Reading the combine
The NFL Scouting Combine puts draft prospects through a battery of athletic tests: the 40-yard dash, the vertical leap, the broad jump, the 3-cone agility drill, and the 225-pound bench press for reps. Each number tells a small story about speed, explosion, agility, or strength. This tool collapses those separate measurements into a single composite percentile so you can compare athletes at a glance.
How it works
Every drill is mapped to a 0 to 100 percentile against an approximate combine reference range. Higher-is-better events use:
percentile = (value - low) / (high - low) * 100
while lower-is-better events like the 40-yard dash and 3-cone are inverted so that a faster time earns a higher score. For example, a 4.30-second 40 scores near 100 and a 5.30 scores near 0. The composite is simply the average of whichever drills you entered, clamped to the 0 to 100 range, and then mapped to a grade from below average to elite.
Tips and caveats
The most important caveat is that the combine measures athleticism, not football.
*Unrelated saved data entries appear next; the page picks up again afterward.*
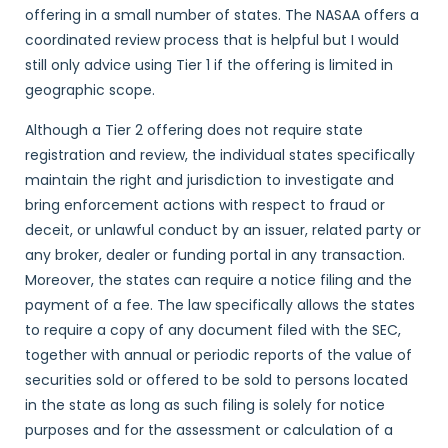
offering in a small number of states. The NASAA offers a
coordinated review process that is helpful but I would
still only advice using Tier 1 if the offering is limited in
geographic scope.
Although a Tier 2 offering does not require state
registration and review, the individual states specifically
maintain the right and jurisdiction to investigate and
bring enforcement actions with respect to fraud or
deceit, or unlawful conduct by an issuer, related party or
any broker, dealer or funding portal in any transaction.
Moreover, the states can require a notice filing and the
payment of a fee. The law specifically allows the states
to require a copy of any document filed with the SEC,
together with annual or periodic reports of the value of
securities sold or offered to be sold to persons located
in the state as long as such filing is solely for notice
purposes and for the assessment or calculation of a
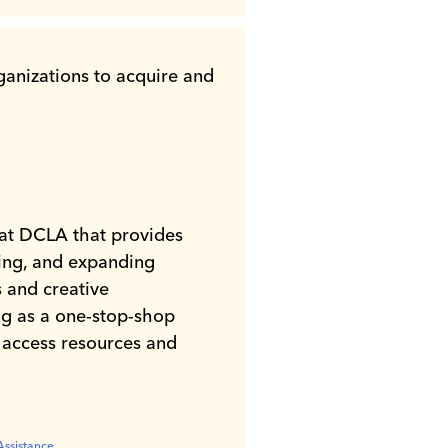
rganizations to acquire and
at DCLA that provides
sing, and expanding
s and creative
ng as a one-stop-shop
o access resources and
 Inclusion
Assistance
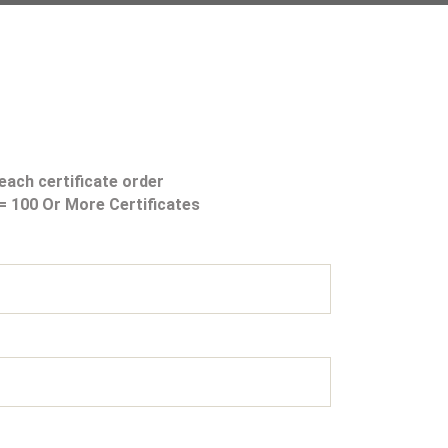
each certificate order
s= 100 Or More Certificates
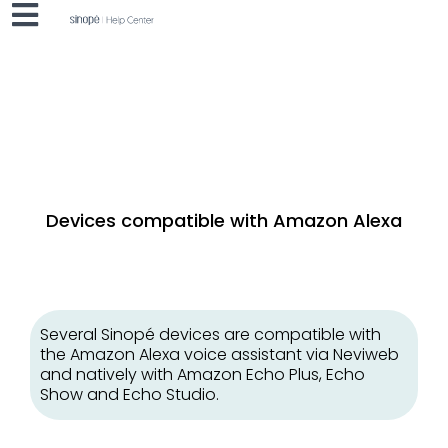
Devices compatible with Amazon Alexa
Several Sinopé devices are compatible with
the Amazon Alexa voice assistant via Neviweb
and natively with Amazon Echo Plus, Echo
Show and Echo Studio.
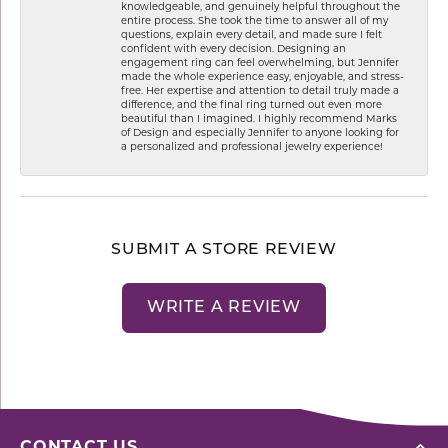
knowledgeable, and genuinely helpful throughout the
entire process. She took the time to answer all of my
questions, explain every detail, and made sure I felt
confident with every decision. Designing an
engagement ring can feel overwhelming, but Jennifer
made the whole experience easy, enjoyable, and stress-
free. Her expertise and attention to detail truly made a
difference, and the final ring turned out even more
beautiful than I imagined. I highly recommend Marks
of Design and especially Jennifer to anyone looking for
a personalized and professional jewelry experience!
SUBMIT A STORE REVIEW
WRITE A REVIEW
CONTACT US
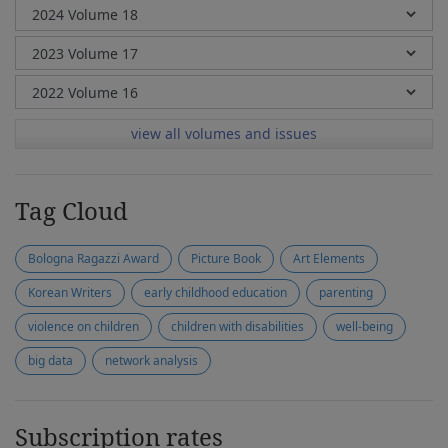
view all volumes and issues
Tag Cloud
Bologna Ragazzi Award
Picture Book
Art Elements
Korean Writers
early childhood education
parenting
violence on children
children with disabilities
well-being
big data
network analysis
Subscription rates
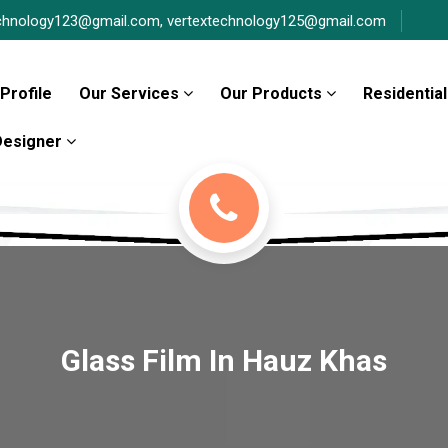
chnology123@gmail.com,
vertextechnology125@gmail.com
Profile
Our Services
Our Products
Residential
 Designer
Glass Film In Hauz Khas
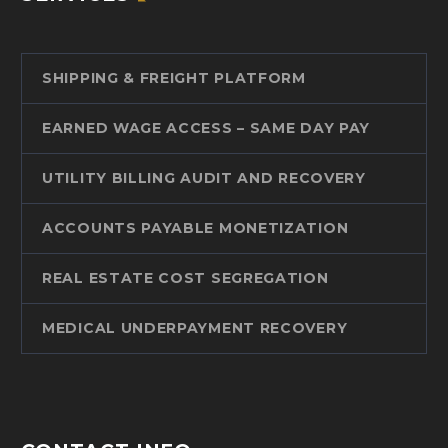
SHIPPING & FREIGHT PLATFORM
EARNED WAGE ACCESS – SAME DAY PAY
UTILITY BILLING AUDIT AND RECOVERY
ACCOUNTS PAYABLE MONETIZATION
REAL ESTATE COST SEGREGATION
MEDICAL UNDERPAYMENT RECOVERY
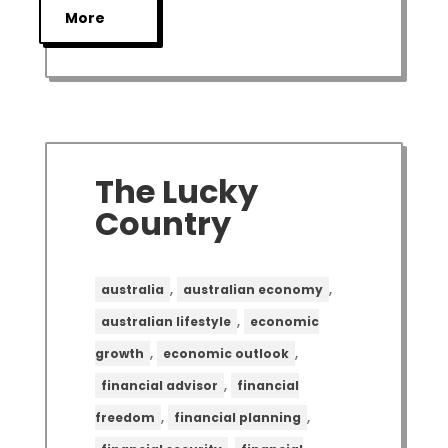
More
The Lucky
Country
,
,
australia
australian economy
,
australian lifestyle
economic
,
,
growth
economic outlook
,
financial advisor
financial
,
,
freedom
financial planning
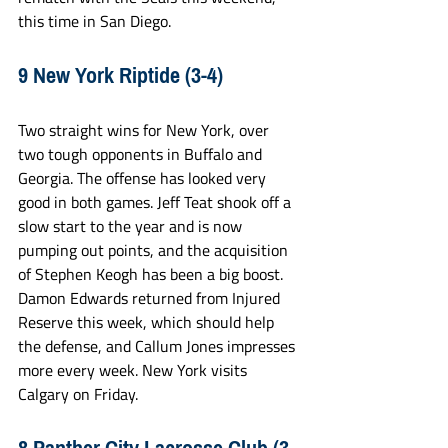
this time in San Diego.
9 New York Riptide (3-4)
Two straight wins for New York, over 
two tough opponents in Buffalo and 
Georgia. The offense has looked very 
good in both games. Jeff Teat shook off a 
slow start to the year and is now 
pumping out points, and the acquisition 
of Stephen Keogh has been a big boost. 
Damon Edwards returned from Injured 
Reserve this week, which should help 
the defense, and Callum Jones impresses 
more every week. New York visits 
Calgary on Friday. 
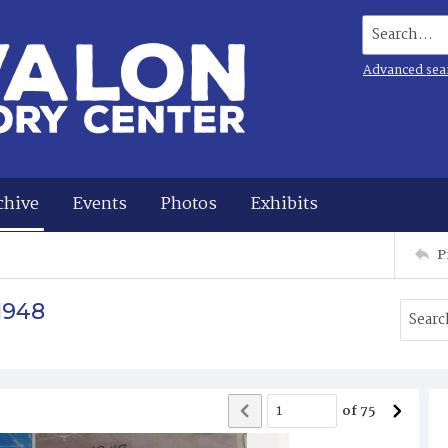
Search...
Advanced sea
chive
Events
Photos
Exhibits
P
1948
of
75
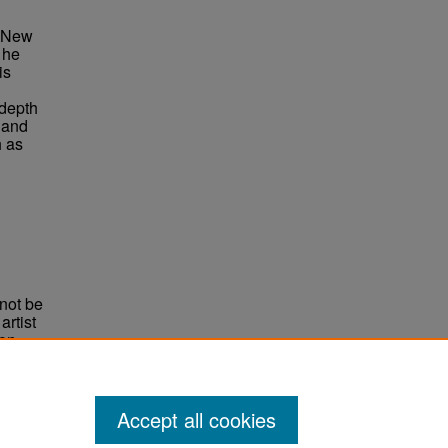
n New
 he
is
 depth
 and
h as
not be
rtist
non-
e,
Accept all cookies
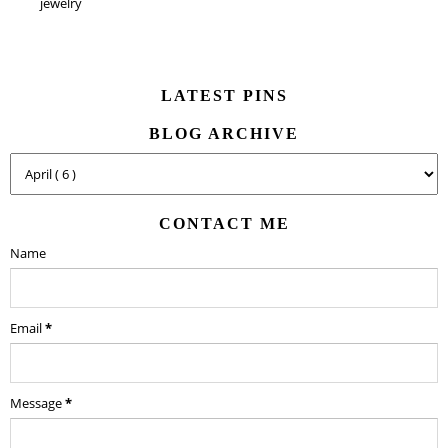
jewelry
LATEST PINS
BLOG ARCHIVE
CONTACT ME
Name
Email
*
Message
*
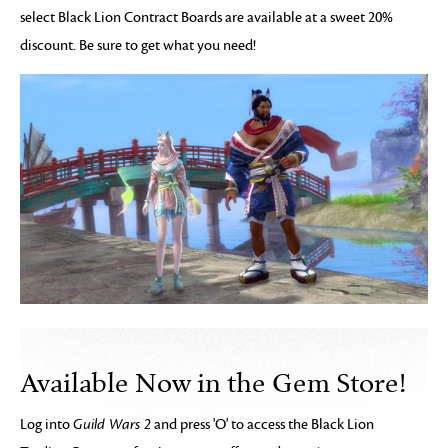
select Black Lion Contract Boards are available at a sweet 20%
discount. Be sure to get what you need!
Available Now in the Gem Store!
Log into
Guild Wars 2
and press 'O' to access the Black Lion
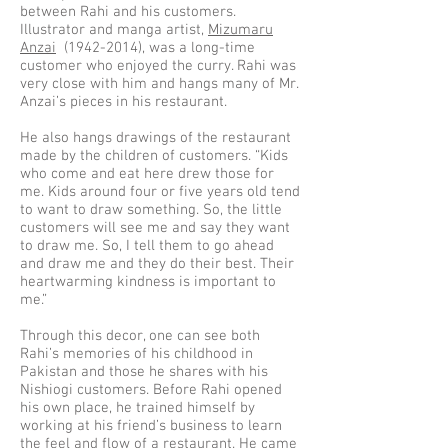
between Rahi and his customers.
Illustrator and manga artist,
Mizumaru
Anzai
(1942-2014)
, was a long-time
customer who enjoyed the curry. Rahi was
very close with him and hangs many of Mr.
Anzai’s pieces in his restaurant.
He also hangs drawings of the restaurant
made by the children of customers. “Kids
who come and eat here drew those for
me. Kids around four or five years old tend
to want to draw something. So, the little
customers will see me and say they want
to draw me. So, I tell them to go ahead
and draw me and they do their best. Their
heartwarming kindness is important to
me.”
Through this decor, one can see both
Rahi’s memories of his childhood in
Pakistan and those he shares with his
Nishiogi customers. Before Rahi opened
his own place, he trained himself by
working at his friend’s business to learn
the feel and flow of a restaurant. He came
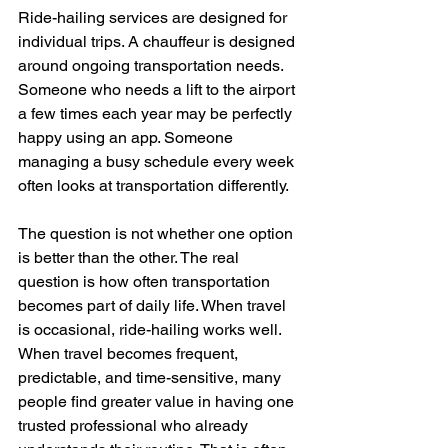
Ride-hailing services are designed for 
individual trips. A chauffeur is designed 
around ongoing transportation needs. 
Someone who needs a lift to the airport 
a few times each year may be perfectly 
happy using an app. Someone 
managing a busy schedule every week 
often looks at transportation differently.
The question is not whether one option 
is better than the other. The real 
question is how often transportation 
becomes part of daily life. When travel 
is occasional, ride-hailing works well. 
When travel becomes frequent, 
predictable, and time-sensitive, many 
people find greater value in having one 
trusted professional who already 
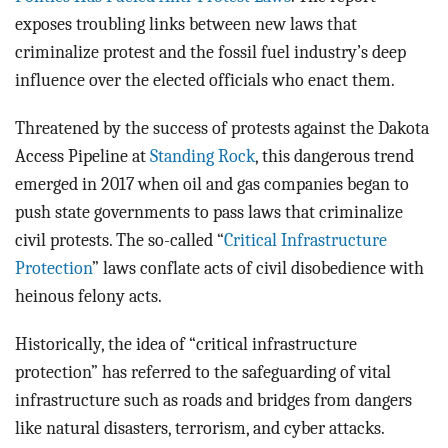
exposes troubling links between new laws that
criminalize protest and the fossil fuel industry’s deep
influence over the elected officials who enact them.
Threatened by the success of protests against the Dakota
Access Pipeline at
Standing Rock
, this dangerous trend
emerged in 2017 when oil and gas companies began to
push state governments to pass laws that criminalize
civil protests. The so-called “
Critical Infrastructure
Protection
” laws conflate acts of civil disobedience with
heinous felony acts.
Historically, the idea of “critical infrastructure
protection” has referred to the safeguarding of vital
infrastructure such as roads and bridges from dangers
like natural disasters, terrorism, and cyber attacks.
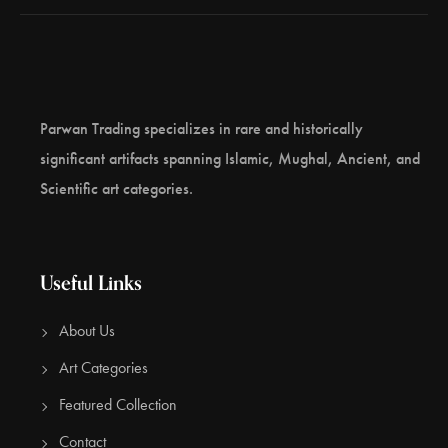
Parwan Trading specializes in rare and historically
significant artifacts spanning Islamic, Mughal, Ancient, and
Scientific art categories.
Useful Links
About Us
Art Categories
Featured Collection
Contact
A defensive back can run a blazing 40 and still struggle to read routes, while a slower receiver with great hands and timing can outproduce flashier testers. Use the per-drill breakdown to spot a prospect’s athletic profile: a high vertical and broad jump signal lower-body explosion, a fast 3-cone signals change-of-direction agility, and bench reps speak to functional strength. Because the tool weights all drills equally, weigh the events that matter most for the position when you interpret the result. Leave any skipped drill blank and it drops out of the average cleanly.